TEXTABSCHNITT
========================

Die Türkei ist in den Wahlkampf gestartet, und dies mit solchem Elan, dass man glauben möchte, es handle sich um ein normales Land. Kandidaten halten Kundgebungen ab und reisen ungehindert von Stadt zu Stadt. Oppositionsanhänger versammeln sich täglich zu Tausenden auf öffentlichen Plätzen. TV-Talkshows diskutieren Wahlprogramme, Reporter besuchen Wähler an ihren Arbeitsplätzen. Selbst der Staatschef macht sich gemein und tritt vors Volk, um Stimmen zu erbitten. Doch so funktioniert Tayyip Erdoğans Demokratie. Sie ist für den Wahltag gemacht. Und nur für diesen.

Der Pluralismus ist Realität und Fassade in der Türkei. Auch bald zwei Jahre Ausnahmezustand und die autoritäre, die bürgerlichen Freiheiten abschnürende Herrschaft des Präsidenten Erdoğan haben die Türken nicht kleinkriegen können. Zugleich aber ist die eigene Meinung ein krimineller Tatbestand geworden. Ein Tweet, eine Zeitungskolumne, ein Stück Leintuch, das sechs Menschen auf der Straße halten und auf dem "Tamam" steht – "genug" für Erdoğans Regierungszeit –, ist im Handumdrehen ein Fall für die Justiz. Ein Kandidat, Selahattin Demirtaş, sitzt ohnehin im Gefängnis.

========================

KURZE ÜBUNG 1
Welcher Kandidat sitzt laut dem Text über den Wahlkampf in der Türkei im Gefängnis?

LISTE ZUR AUFGABE
========================

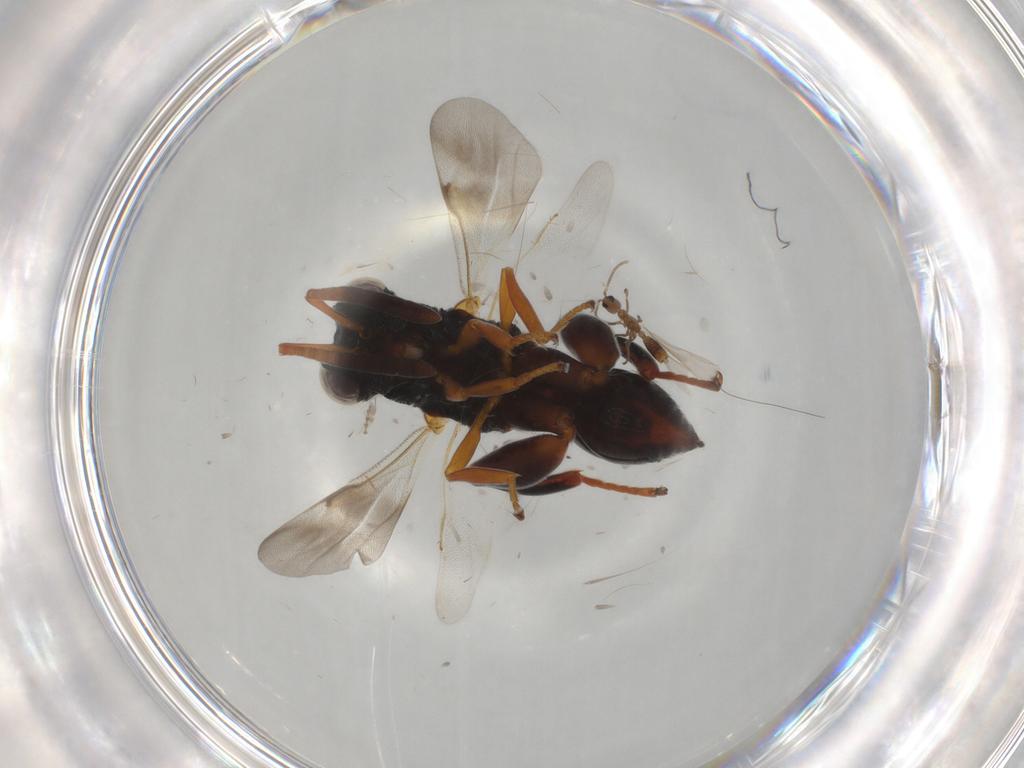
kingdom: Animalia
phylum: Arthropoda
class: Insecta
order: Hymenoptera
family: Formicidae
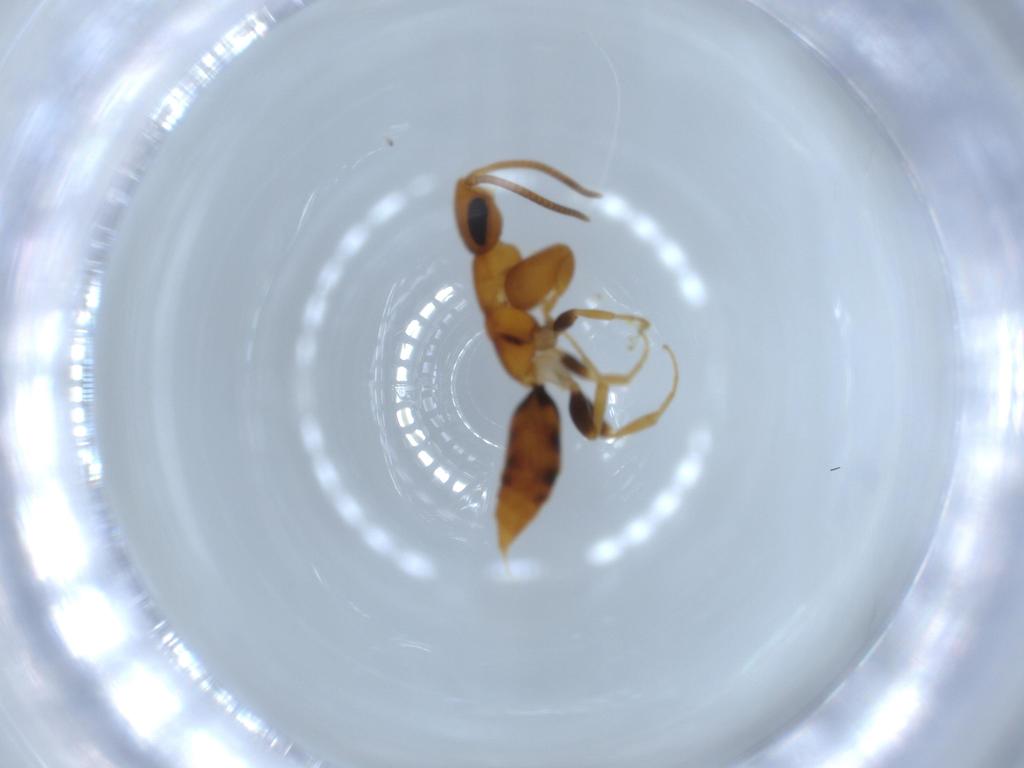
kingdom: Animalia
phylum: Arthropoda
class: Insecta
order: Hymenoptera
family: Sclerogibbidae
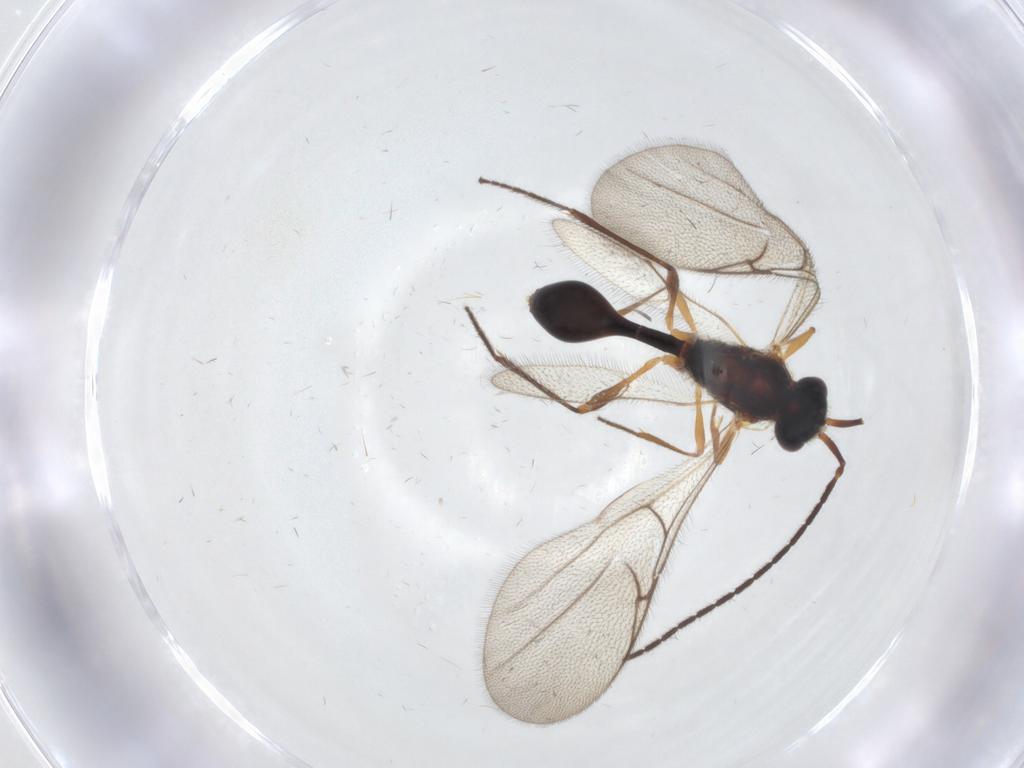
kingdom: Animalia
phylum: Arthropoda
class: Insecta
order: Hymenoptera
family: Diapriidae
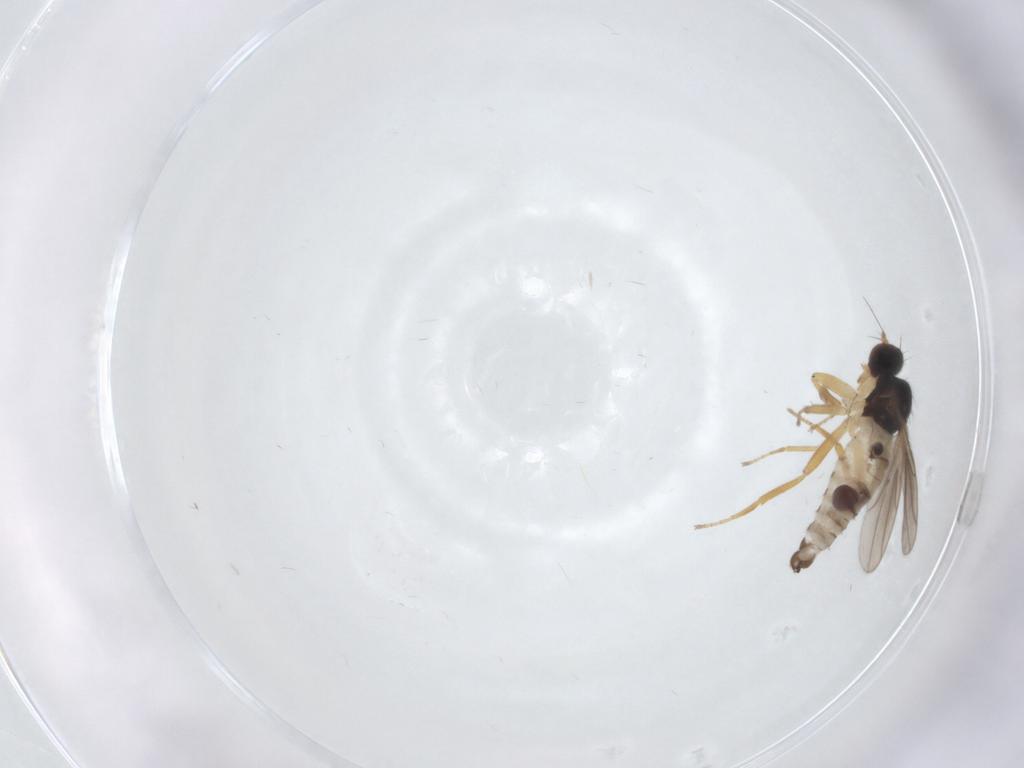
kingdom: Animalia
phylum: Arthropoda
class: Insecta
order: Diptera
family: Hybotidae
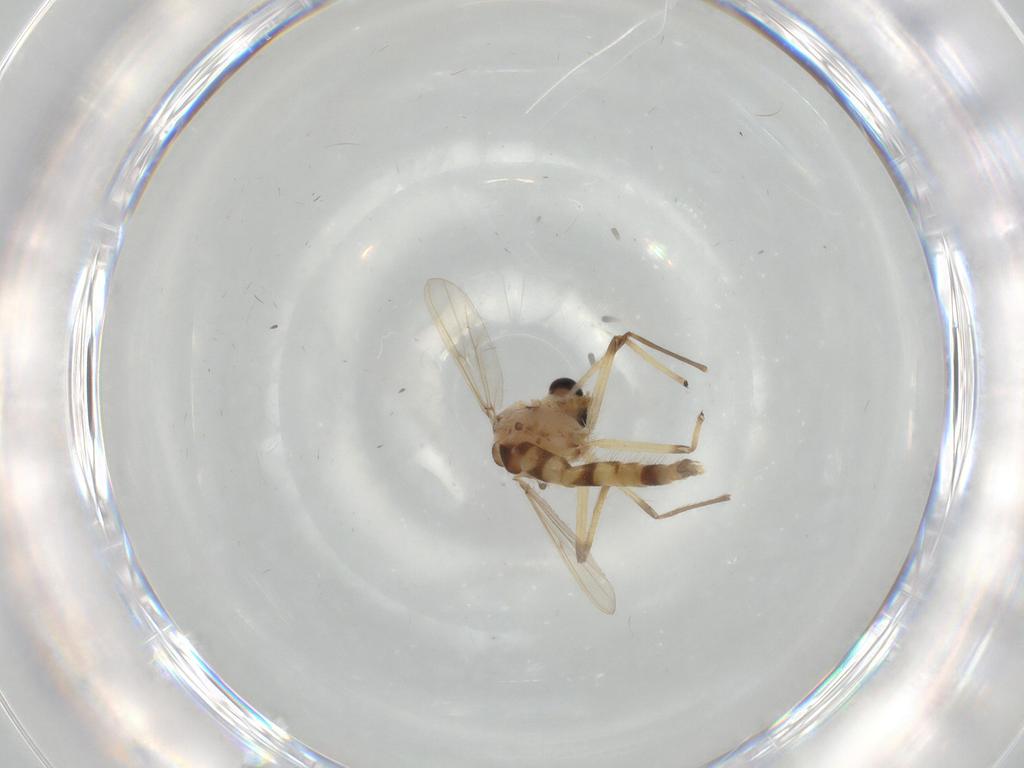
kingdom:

========================

KURZE ÜBUNG 2
Gib die Zeilen der Liste noch einmal genau so wieder, von der Zeile mit „family: Sclerogibbidae“ bis zum Ende der Liste, beide Enden eingeschlossen. Lass die Bilder dabei weg.

LÖSUNG 1
Selahattin Demirtaş

LÖSUNG 2
family: Sclerogibbidae
kingdom: Animalia
phylum: Arthropoda
class: Insecta
order: Hymenoptera
family: Diapriidae
kingdom: Animalia
phylum: Arthropoda
class: Insecta
order: Diptera
family: Hybotidae
kingdom:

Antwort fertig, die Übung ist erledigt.